I guess I don't understand the issue you are describing. Where does
window system come into play here? What are "UI elements that Emacs
thinks are content", and where are they in the screenshots shown in
https://github.com/minad/corfu/pull/508 ? And where in my suggestion
did I propose anything that would cause "truncation by window system"?
That thin white bar on the right of the box from the third screenshot onwards is actually a string with a display space property in pixels, not a real scroll bar.
Using :align-to in the padding between the candidate and annotation is not a problem, the problem is if the concatenated line is too long, I'll need to truncate. There are 2 options - `truncate-string-to-width`, which is bugged, or set the `truncate-line` buffer local to t and let Emacs' window system do its magic, which will be performant and correct, and I can even replace the arrow in an ellipsis, but truncation will start to truncate off the emulated scroll bar.
Lisp programs are not supposed to do layout calculations, plain and
simple. The reason is that layout calculations are impossible without
having a window with lots of stuff that determines how text is
displayed. So doing that on strings is meaningless.

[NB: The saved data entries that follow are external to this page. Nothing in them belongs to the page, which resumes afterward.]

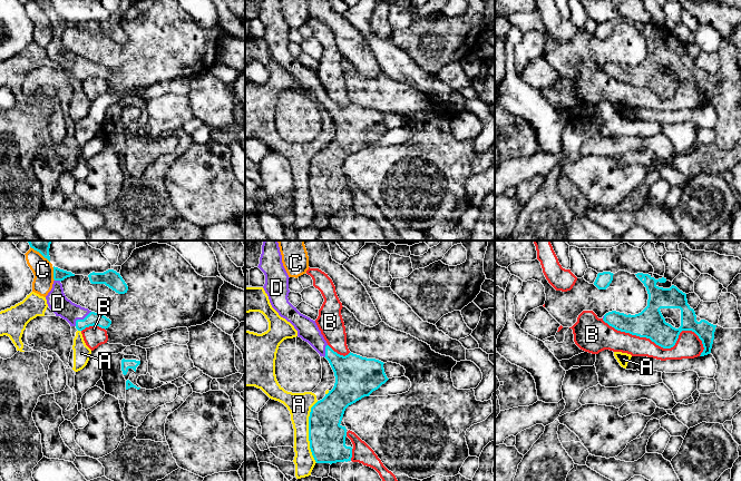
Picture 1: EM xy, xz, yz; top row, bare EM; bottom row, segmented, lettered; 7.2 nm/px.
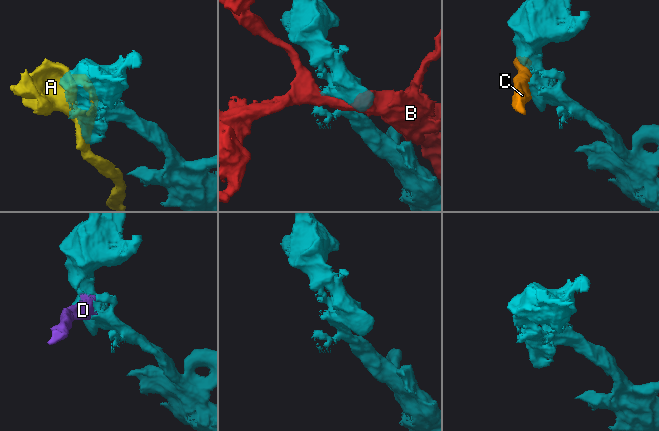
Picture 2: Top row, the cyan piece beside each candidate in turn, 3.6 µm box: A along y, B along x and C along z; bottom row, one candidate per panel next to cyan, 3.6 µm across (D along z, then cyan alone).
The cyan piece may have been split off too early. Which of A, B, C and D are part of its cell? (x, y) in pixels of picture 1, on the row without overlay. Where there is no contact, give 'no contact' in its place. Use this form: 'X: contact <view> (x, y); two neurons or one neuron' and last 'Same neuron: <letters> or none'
A: contact xz (309, 183); two neurons
B: contact yz (659, 96); two neurons
C: contact xy (54, 25); two neurons
D: contact xy (80, 70); one neuron
Same neuron: D

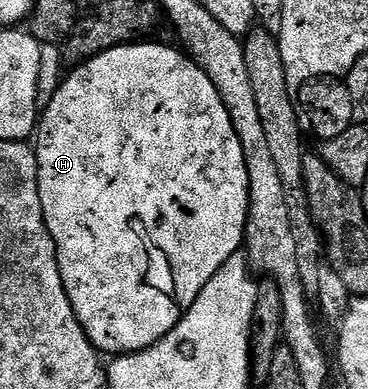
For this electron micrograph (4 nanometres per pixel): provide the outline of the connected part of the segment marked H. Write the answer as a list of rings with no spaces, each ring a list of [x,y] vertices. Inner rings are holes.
[[[141,40],[103,50],[98,56],[83,62],[69,73],[72,74],[69,78],[67,75],[61,81],[50,104],[43,107],[34,131],[38,192],[46,228],[56,245],[62,284],[86,336],[104,356],[133,354],[162,340],[162,336],[175,328],[190,304],[198,300],[198,292],[210,284],[218,268],[222,268],[230,256],[241,253],[244,244],[244,229],[248,223],[248,169],[244,149],[234,132],[230,112],[226,112],[226,104],[222,104],[222,96],[218,96],[218,88],[214,88],[210,76],[206,76],[206,72],[202,72],[187,53],[173,46],[159,46],[156,40]]]

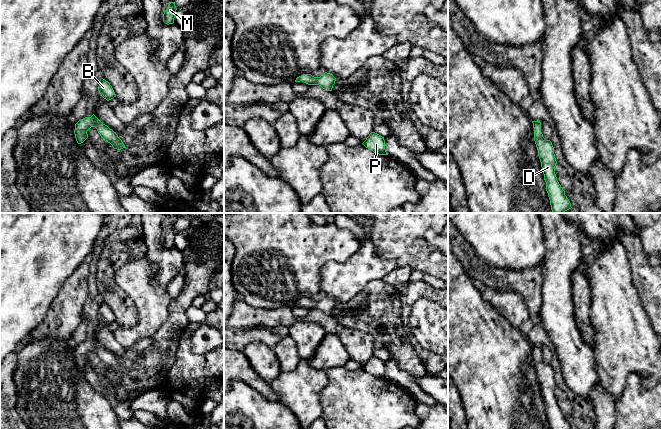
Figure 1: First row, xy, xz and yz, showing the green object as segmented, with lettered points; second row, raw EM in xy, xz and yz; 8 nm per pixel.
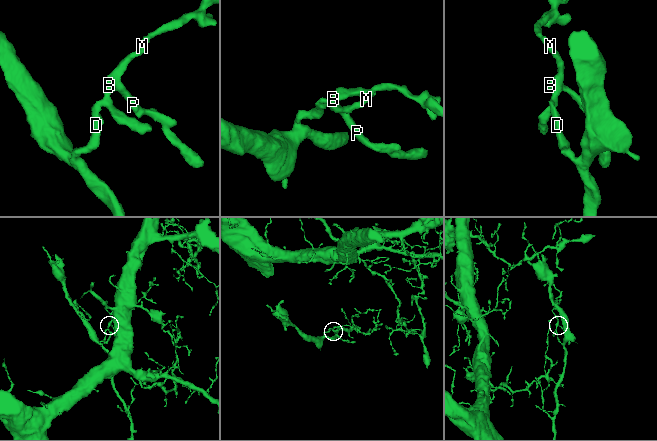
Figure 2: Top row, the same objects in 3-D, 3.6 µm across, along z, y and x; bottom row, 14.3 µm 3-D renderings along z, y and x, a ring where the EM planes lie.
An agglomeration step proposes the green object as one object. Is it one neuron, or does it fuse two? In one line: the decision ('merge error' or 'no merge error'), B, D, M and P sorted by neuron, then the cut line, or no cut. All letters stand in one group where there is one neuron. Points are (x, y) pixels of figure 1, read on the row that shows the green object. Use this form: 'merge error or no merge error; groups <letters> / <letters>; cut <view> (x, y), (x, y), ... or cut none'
no merge error; groups B D M P; cut none

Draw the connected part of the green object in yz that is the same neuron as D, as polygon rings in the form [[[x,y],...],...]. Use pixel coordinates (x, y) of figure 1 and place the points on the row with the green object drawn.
[[[532,121],[532,123],[534,128],[534,141],[546,182],[546,191],[550,200],[551,210],[553,213],[564,213],[572,207],[555,174],[557,161],[554,154],[554,147],[550,140],[546,140],[543,137],[540,131],[541,122]]]

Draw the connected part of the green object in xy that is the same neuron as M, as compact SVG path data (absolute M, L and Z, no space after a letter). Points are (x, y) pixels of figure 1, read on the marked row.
M171 2L163 14L163 22L167 25L174 23L175 13L176 13L175 2Z

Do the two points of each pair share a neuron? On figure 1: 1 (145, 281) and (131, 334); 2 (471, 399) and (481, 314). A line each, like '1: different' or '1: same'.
1: same
2: same

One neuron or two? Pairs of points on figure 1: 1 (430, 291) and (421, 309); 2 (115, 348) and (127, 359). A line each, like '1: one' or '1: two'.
1: two
2: two

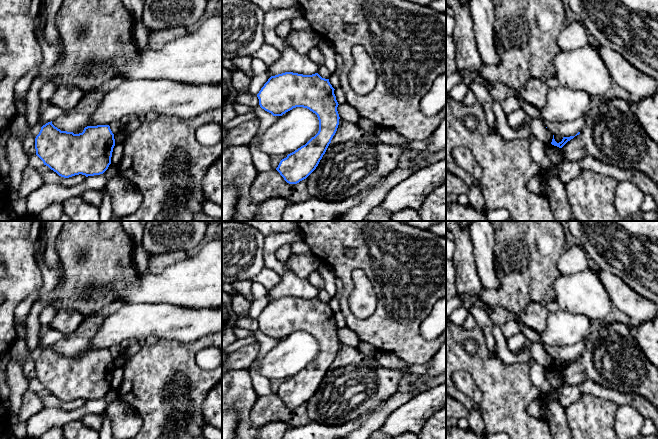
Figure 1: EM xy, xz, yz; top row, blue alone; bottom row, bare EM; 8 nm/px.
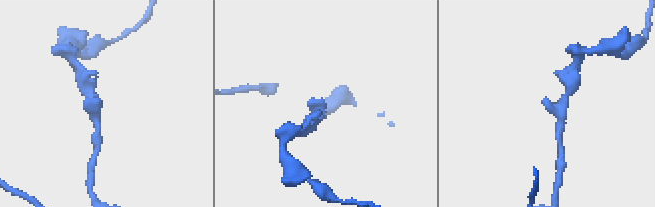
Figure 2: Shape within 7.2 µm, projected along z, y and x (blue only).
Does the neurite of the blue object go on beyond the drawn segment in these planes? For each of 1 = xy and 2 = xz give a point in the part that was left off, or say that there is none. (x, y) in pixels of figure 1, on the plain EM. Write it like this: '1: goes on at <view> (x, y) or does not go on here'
1: does not go on here
2: does not go on here

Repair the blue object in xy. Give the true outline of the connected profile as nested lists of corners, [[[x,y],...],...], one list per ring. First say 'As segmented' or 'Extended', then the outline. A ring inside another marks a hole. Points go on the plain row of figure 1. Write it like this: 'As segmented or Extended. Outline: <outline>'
As segmented. Outline: [[[51,346],[35,362],[36,379],[59,400],[103,398],[111,388],[114,358],[109,349],[87,350],[82,357],[61,355]]]

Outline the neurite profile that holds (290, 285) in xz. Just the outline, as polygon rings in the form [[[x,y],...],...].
[[[288,261],[284,262],[286,271],[280,275],[281,281],[268,291],[271,300],[285,296],[303,299],[312,299],[318,296],[319,290],[308,279],[298,277],[289,267]]]

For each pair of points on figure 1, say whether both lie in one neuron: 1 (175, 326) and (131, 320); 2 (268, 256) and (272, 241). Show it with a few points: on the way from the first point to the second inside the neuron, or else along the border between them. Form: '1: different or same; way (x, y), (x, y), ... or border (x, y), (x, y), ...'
1: same; way (164, 320), (142, 320)
2: same; way (268, 252), (271, 245)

As I described in my first email, this can almost be achieved from the existing Elisp functions and C functions exposed Elisp. The performance problem associated with resolving a font WRT the anonymous face and face list craziness can be done in C, and already exists. The width of the display space and string replacement text properties can be calculated by `check_display_width` in `indent.c`, and rest is surely somewhere in `image.c`. I hope you are not telling me that Emacs devs still refuse to give people the ability to align text in pixel precisions programmatically at the end of 2024. Browsers have had this ability for almost 30 years.